幕間

「あなたに幸せを」

 このワードでお客様を送り出す。そのことに最初は奇妙な感じもしていたのだが、いまでは逆にこの言葉で送り出さなければむずがゆさを覚えるほどだ。慣れというのは非常に恐ろしいものであるように感じる。

「もしも幸せを計算することができたら、世界はどうなってたと思う?」

「藪から棒というのはあなたのために作られたのではないかと最近では思うようになってきました」

「その棒でつつくと蛇が出てくるわよ」

「自分で分かってるんかい」

 爪を手入れしながら話を切り出す梢さん。マニキュアの一つも塗っていないが、その爪先はのぞき込めば顔が反射しそうなほどの光沢を発していた。こまめな手入れがその爪を作っているのかもしれない。
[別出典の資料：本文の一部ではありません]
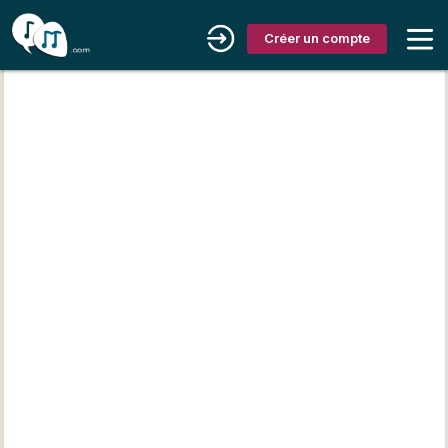
Créer un compte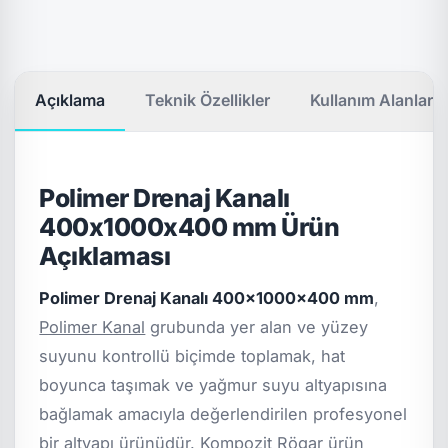
Açıklama
Teknik Özellikler
Kullanım Alanları
Polimer Drenaj Kanalı
400x1000x400 mm Ürün
Açıklaması
Polimer Drenaj Kanalı 400x1000x400 mm
,
Polimer Kanal
grubunda yer alan ve yüzey
suyunu kontrollü biçimde toplamak, hat
boyunca taşımak ve yağmur suyu altyapısına
bağlamak amacıyla değerlendirilen profesyonel
bir altyapı ürünüdür. Kompozit Rögar ürün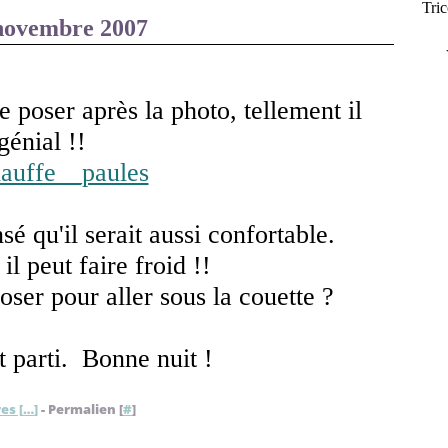
Tric
novembre 2007
e poser après la photo, tellement il
génial !!
sé qu'il serait aussi confortable.
il peut faire froid !!
oser pour aller sous la couette ?
t parti. Bonne nuit !
es [
…
]
- Permalien [
#
]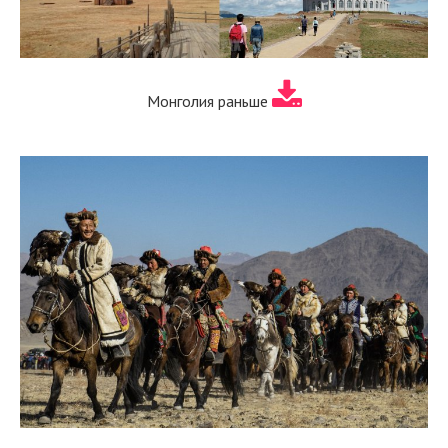
Монголия раньше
「それで、なんですか? 幸せを計算できたら? 確かそんなのありましたよね。国民総幸福量でしたっけ?」

「うん。そういうのもあるけど、これはもっと簡単に。100円拾ったとか信号待ちを一切せず目的地にたどり着けたとかを幸福ポイント1、とか2とか。逆に出かけたら雨降ったとか、躓いたとかを幸福ポイントマイナス1とか2とかとしたとき。人はどうなるでしょう?」

「幸福を確実なポイントに……」

 ふと想像してみる。こうなるとその人が幸福であるかどうかは主観ではなく、客観で図ることができるようになるということだ。自分が幸せと思えば幸せ、不幸と思えば不幸、という世界から、あなたは幸福、あなたは不幸と刻まれることになる。

「あまり褒められたことではないですよね。ほとんどの人はアベレージが0になるのかもしれませんし」

「私も同じ意見ね。そうすると起こるのは幸福をめぐる嫉妬や差別、妬み……そして戦争。あの国は幸福ポイントが高い。うちの国は低い。それはお金がないからだ―みたいな感じでね。幸福を客観視できるようになるとそのとたんに幸福を求め始める。そしていつの間にか幸福になることが目的でなくなり、幸福を求めることが目的となってしまう。恐ろしいわねぇ」

「仮定の話なんですけどね」

 勝手に考えて勝手に恐ろしがられるのも困ったものだ。

 とはいえ、そこまであり得ない話でもない。だが、実際にできたとしても絶対にやってはいけないであろう。数値というものは主観でどうこうなる問題ではないのだ。

「そもそもお金というのもおかしなものよ? 日本の紙幣に限った話をすると、あれはもとはその金の価値を保証するというものだった。それがいつの間にかだよ? お金そのものの価値が爆上がり。今や金を持っていても意味はないけどお金を持っていたら意味を持つ。困ったものねぇ」

「金を持ち歩いて買い物するのは大変なんで、別段困ったことはないと思いますけども」

「それもそうね」

「なんなんですか、もう」

 あっさりと言ってのける。彼女らしいといえば彼女らしいけども。

「それで、何を言いたいんですか、あなたは?」

「別に~。深い意味はないよ。ただね、不幸と幸福は計算ができないほうがいい。見えないほうがいい。それと一緒で、知らないほうがよかった現実というのもあるってこと」

「知らないほうがよかった現実ですか。まぁ、確かに」

 サンタさんがいると信じているほうが毎年ワクワクできたかもしれない。サンタさんがいると知っていれば無邪気にクリスマスはプレゼントを要求できたかもしれないのに、真実を知りはじめた小学校高学年になってからは、おねだりの仕方を考えさせられたものだ。これはそんな簡単な話ではないんだろうけども。

「その通り。サンタさんを信じているほうが幸せって場合もあるわけよ。ちなみに私はサンタさんを信じているわ」

「現実にいたらロリショタ好きの不法侵入者としてあげられそうですね」

「それはそれで面白いからOKよ」

 華麗にウィンクを飛ばす梢さんは結局何を言いたかったのか不明のまま、満足げに姿を消していった。